Repeat word for word the part of the text on the memoir Group that runs from "Group is not" up to and including "place to be.".

*** Opening Document excerpt ***

Tate describes hitting rock bottom before meeting Dr. Rosen, a nontraditional therapist who leads an unconventional psychotherapy group. At first resistant to Rosen’s unusual approach—mandatory nightly phone calls, exposed guts, and the expectation that members keep no secrets about themselves or each other—over time, Tate finds that her experiences in that room help her not only heal, but thrum with life.
Group is not a compendium of therapeutic niceties. It is not a manual or a simple memoir. It is, rather, a daring admission of how the will to live can come from the most unexpected of places. It is not for the reader to judge the eccentric (and often wildly entertaining) methods of Dr. Rosen and their reverberations for the group, but to hear that we all suffer, and we all claw to get out of holes. For me, this book is an antidote and a consent—whatever place you find salvation, that’s the right place to be.
Christie Tate had just been named the top student in her law school class and finally had her eating disorder under control. Why then was she driving through Chicago fantasizing about her own death? Why was she envisioning putting an end to the isolation and sadness that still plagued her in spite of her achievements?

*** Closing Document excerpt ***
*** Opening Given entries ***

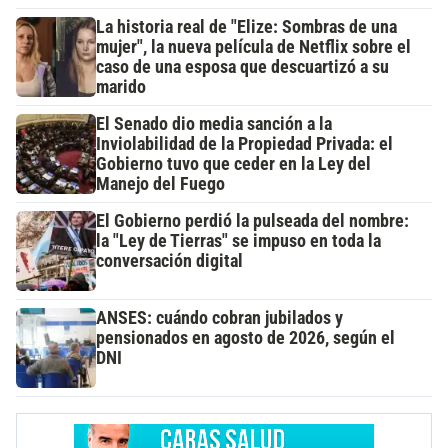
La historia real de "Elize: Sombras de una
mujer", la nueva película de Netflix sobre el
caso de una esposa que descuartizó a su
marido
El Senado dio media sanción a la
Inviolabilidad de la Propiedad Privada: el
Gobierno tuvo que ceder en la Ley del
Manejo del Fuego
El Gobierno perdió la pulseada del nombre:
la "Ley de Tierras" se impuso en toda la
conversación digital
ANSES: cuándo cobran jubilados y
pensionados en agosto de 2026, según el
DNI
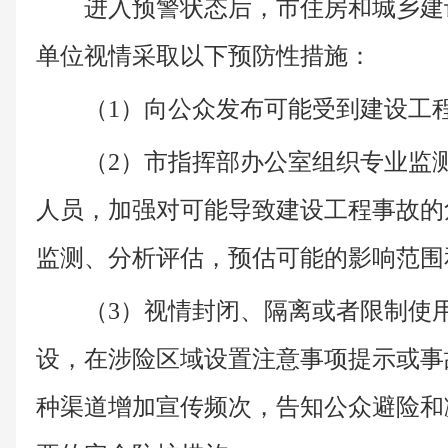
进入预警状态后，市住房和城乡建
单位视情采取以下预防性措施：
（1）向公众发布可能受到建设工
（2）市指挥部办公室组织专业监
人员，加强对可能导致建设工程事故的
监测、分析评估，预估可能的影响范围
（3）视情封闭、隔离或者限制使
设，在涉险区域设置注意事项提示或事
种渠道增加宣传频次，告知公众避险和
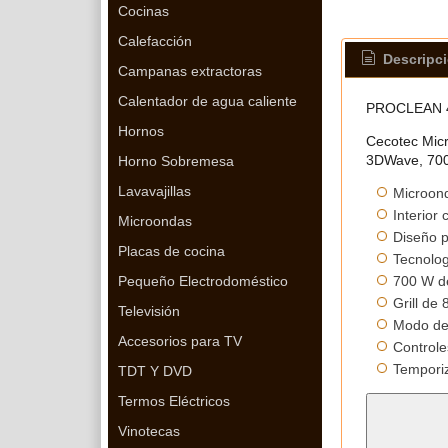
Cocinas
Calefacción
Descripc
Campanas extractoras
Calentador de agua caliente
PROCLEAN 
Hornos
Cecotec Micr
3DWave, 700 
Horno Sobremesa
Lavavajillas
Microond
Interior
Microondas
Diseño p
Placas de cocina
Tecnolog
700 W de
Pequeño Electrodoméstico
Grill de
Televisión
Modo de 
Accesorios para TV
Controle
Temporiz
TDT Y DVD
Termos Eléctricos
Vinotecas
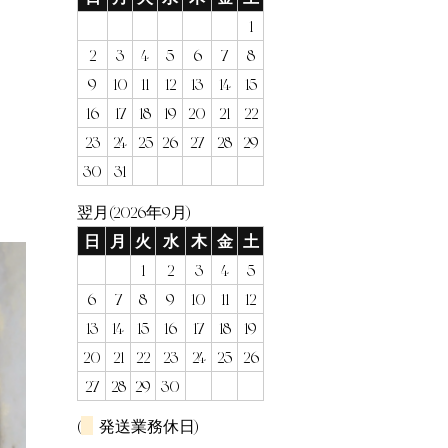
1
2
3
4
5
6
7
8
9
10
11
12
13
14
15
16
17
18
19
20
21
22
23
24
25
26
27
28
29
30
31
翌月(2026年9月)
日
月
火
水
木
金
土
1
2
3
4
5
6
7
8
9
10
11
12
13
14
15
16
17
18
19
20
21
22
23
24
25
26
27
28
29
30
(
発送業務休日)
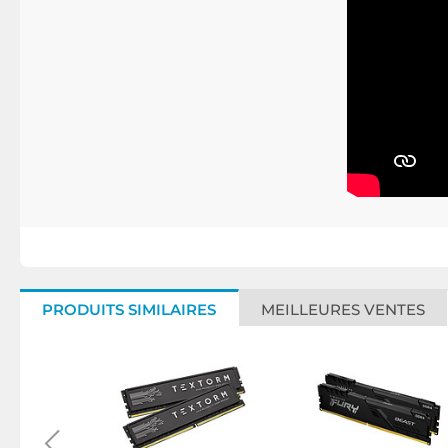
PRODUITS SIMILAIRES
MEILLEURES VENTES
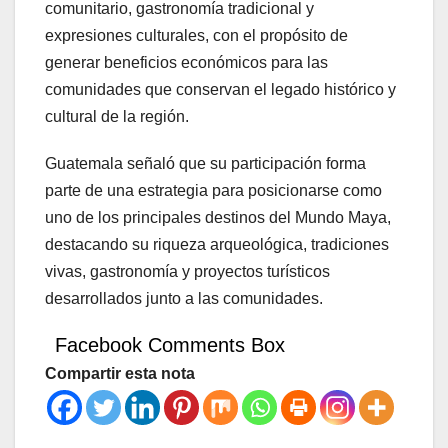
comunitario, gastronomía tradicional y
expresiones culturales, con el propósito de
generar beneficios económicos para las
comunidades que conservan el legado histórico y
cultural de la región.
Guatemala señaló que su participación forma
parte de una estrategia para posicionarse como
uno de los principales destinos del Mundo Maya,
destacando su riqueza arqueológica, tradiciones
vivas, gastronomía y proyectos turísticos
desarrollados junto a las comunidades.
Facebook Comments Box
Compartir esta nota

*** Closing Given entries ***

**Task solution:**
Group is not a compendium of therapeutic niceties. It is not a manual or a simple memoir. It is, rather, a daring admission of how the will to live can come from the most unexpected of places. It is not for the reader to judge the eccentric (and often wildly entertaining) methods of Dr. Rosen and their reverberations for the group, but to hear that we all suffer, and we all claw to get out of holes. For me, this book is an antidote and a consent—whatever place you find salvation, that’s the right place to be.